Synesthesia is a condition in which one sense (for example, hearing) is simultaneously perceived as if by one or more additional senses such as sight.
Another form of synesthesia joins objects such as letters, shapes, numbers or people’s names with a sensory perception such as smell, color or flavor.
The word synesthesia comes from two Greek words, syn(together) and aisthesis (perception). Therefore, synesthesia literally means “joined perception” (Neuroscience for kids).
Synesthesia is not widely known. It is a rare phenomenon that occurs in only about 1% of the population. It is not a disorder or a disability; rather, it is sometimes called an “extreme ability.” A person with synesthesia basically has two different perceptions of the sam stimulus. In other words, they may hear color, see sounds, or taste a physical touch.
Synesthesia can occur with any of the senses, but the most common is with colored letters and numbers.
For example, a synesthete (a person with synesthesia) might see the word “plane” as mint green or the number “4” as dark brown.

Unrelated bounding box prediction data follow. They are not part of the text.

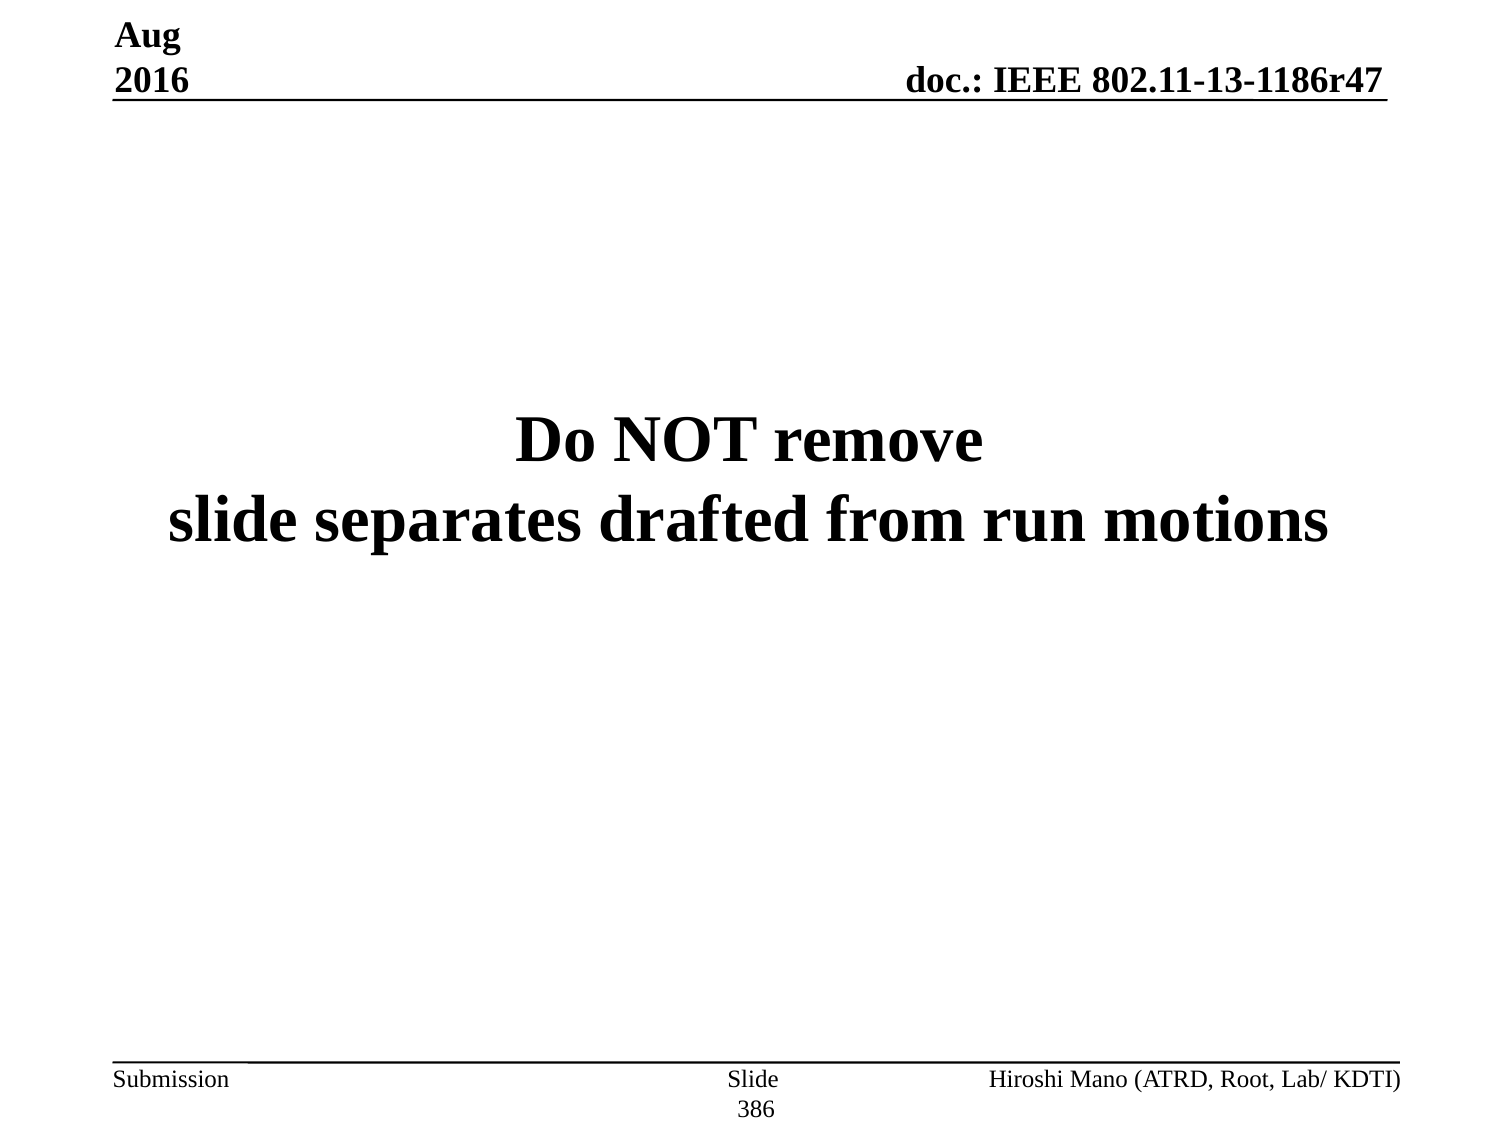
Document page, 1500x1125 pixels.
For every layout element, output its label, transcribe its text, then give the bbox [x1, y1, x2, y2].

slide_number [114, 54, 262, 101]
footer Hiroshi Mano (ATRD, Root, Lab/ KDTI) [984, 1061, 1402, 1093]
title Do NOT remove slide separates drafted from run motions [112, 387, 1388, 563]
slide_number Slide 386 [712, 1061, 800, 1093]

There are also synesthetes who hear sounds in response to smell, who smell in response to touch, or who feel something in response to sight. Just about any combination of the senses is possible.

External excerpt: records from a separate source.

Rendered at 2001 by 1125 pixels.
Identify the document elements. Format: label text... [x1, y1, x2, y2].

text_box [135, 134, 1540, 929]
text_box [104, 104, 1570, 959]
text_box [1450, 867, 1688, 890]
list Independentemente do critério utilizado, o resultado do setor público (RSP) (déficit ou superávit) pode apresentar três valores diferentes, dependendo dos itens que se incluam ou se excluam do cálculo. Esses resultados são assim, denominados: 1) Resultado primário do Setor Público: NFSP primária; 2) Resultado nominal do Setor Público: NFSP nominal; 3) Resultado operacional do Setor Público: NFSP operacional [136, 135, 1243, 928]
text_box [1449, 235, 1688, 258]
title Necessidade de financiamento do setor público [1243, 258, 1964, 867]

There are some people who possess synesthesia involving three or even more senses, but this is extremely rare.
Synesthetic perceptions are specific to each person. Different people with synesthesia almost always disagree on their perceptions. In other words, if one synesthete thinks that the letter “q” is colored blue, another synesthete might see “q” as orange (Neuroscience for Kids).

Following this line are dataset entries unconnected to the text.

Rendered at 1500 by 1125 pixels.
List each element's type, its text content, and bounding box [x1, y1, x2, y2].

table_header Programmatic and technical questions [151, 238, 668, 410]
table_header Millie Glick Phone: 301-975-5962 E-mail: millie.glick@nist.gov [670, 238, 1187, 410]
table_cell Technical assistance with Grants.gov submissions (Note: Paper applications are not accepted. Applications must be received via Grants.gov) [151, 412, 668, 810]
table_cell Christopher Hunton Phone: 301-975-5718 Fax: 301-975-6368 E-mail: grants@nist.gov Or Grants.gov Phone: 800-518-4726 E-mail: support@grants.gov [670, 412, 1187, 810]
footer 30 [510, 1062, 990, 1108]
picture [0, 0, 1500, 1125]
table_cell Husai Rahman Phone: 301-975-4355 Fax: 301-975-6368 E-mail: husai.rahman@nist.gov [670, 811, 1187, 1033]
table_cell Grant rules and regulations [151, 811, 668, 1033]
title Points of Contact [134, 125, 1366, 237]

Unfortunately, there isn’t one specific way to diagnose synesthesia, however, Richard Cytowic, MD, a leading synesthesia researcher, has come up with specific guidelines for doctors and researchers to determine if a child does, in fact, have synesthesia.
These guidelines include:
There has only been one study to date which looks at who is more likely to develop synesthesia. It shows that women are more likely to have this condition, as well as people who are left-handed, have normal or above average intelligence, and if there is a member of the immediate family who has been diagnosed.
Synaesthesia and autism seem on the surface to be rather different things, with synaesthesia defined as a ‘joining of the senses’ in which music may trigger colours or words may trigger tastes, and autism defined by impaired social understanding and communication.
The new research shows that both groups report heightened sensory sensitivity, such as an aversion to certain sounds and lights, as well as reporting differences in their tendency to attend to detail.
However, the synaesthetes tended not to report difficulties on the traditional communicative symptoms that usually define autism. While the research shows that there are certainly links between the two conditions, these appear to be sensory rather than social (Science Daily).
Reinforcing their initial research, it shows that synaesthesia tends to be particularly prevalent in people with autism who also have unexpected ‘savant’ abilities, such as superior abilities in arithmetic, memory and art – so think of the movie, “Rainman.” People who have the characteristics of super high intelligence are more likely to have synesthesia.
This is a really interesting condition and if you think that your child may be exhibiting signs of synesthesia, I would definitely get he/she diagnosed!
It isn’t a bad/negative thing all all. In fact, it might help them later in life with memory and recall of information!